• _PROMPT_
Write out the records that follow with every "photo" replaced by "image" and everything else unchanged. Leave out the pictures.

• _RECORDS PROVIDED_
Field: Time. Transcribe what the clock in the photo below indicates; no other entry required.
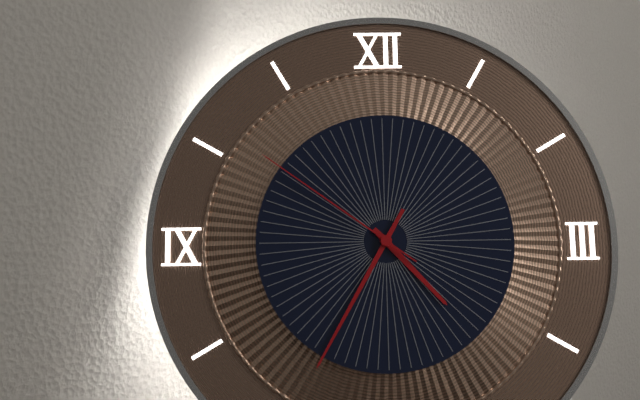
4:35:51
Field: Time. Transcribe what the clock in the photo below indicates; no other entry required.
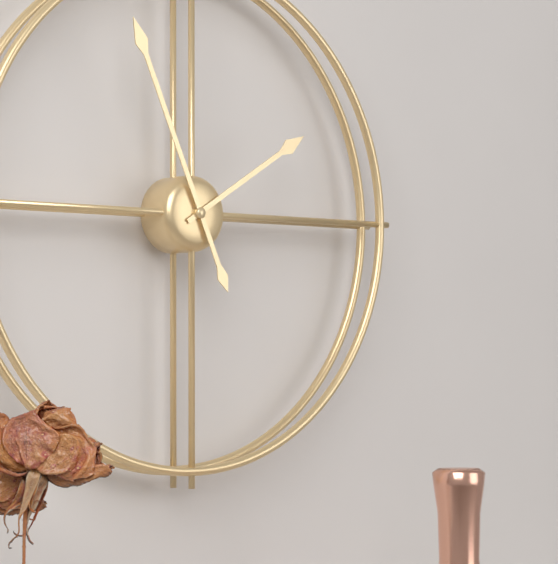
1:56
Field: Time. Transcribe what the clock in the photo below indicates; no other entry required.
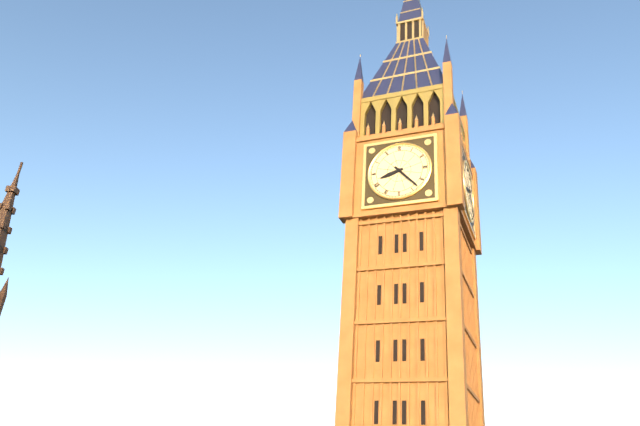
8:23
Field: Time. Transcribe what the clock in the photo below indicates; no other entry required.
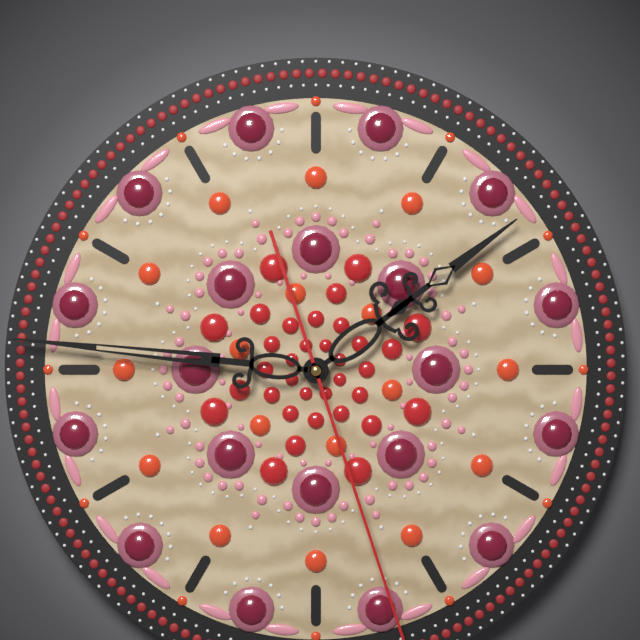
1:46
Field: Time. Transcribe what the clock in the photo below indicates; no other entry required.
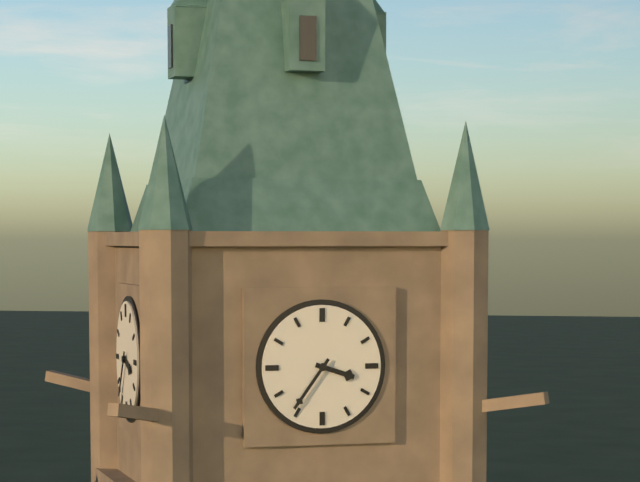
3:36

• _TASK RESPONSE_
Field: Time. Transcribe what the clock in the image below indicates; no other entry required.
4:35:51
Field: Time. Transcribe what the clock in the image below indicates; no other entry required.
1:56
Field: Time. Transcribe what the clock in the image below indicates; no other entry required.
8:23
Field: Time. Transcribe what the clock in the image below indicates; no other entry required.
1:46
Field: Time. Transcribe what the clock in the image below indicates; no other entry required.
3:36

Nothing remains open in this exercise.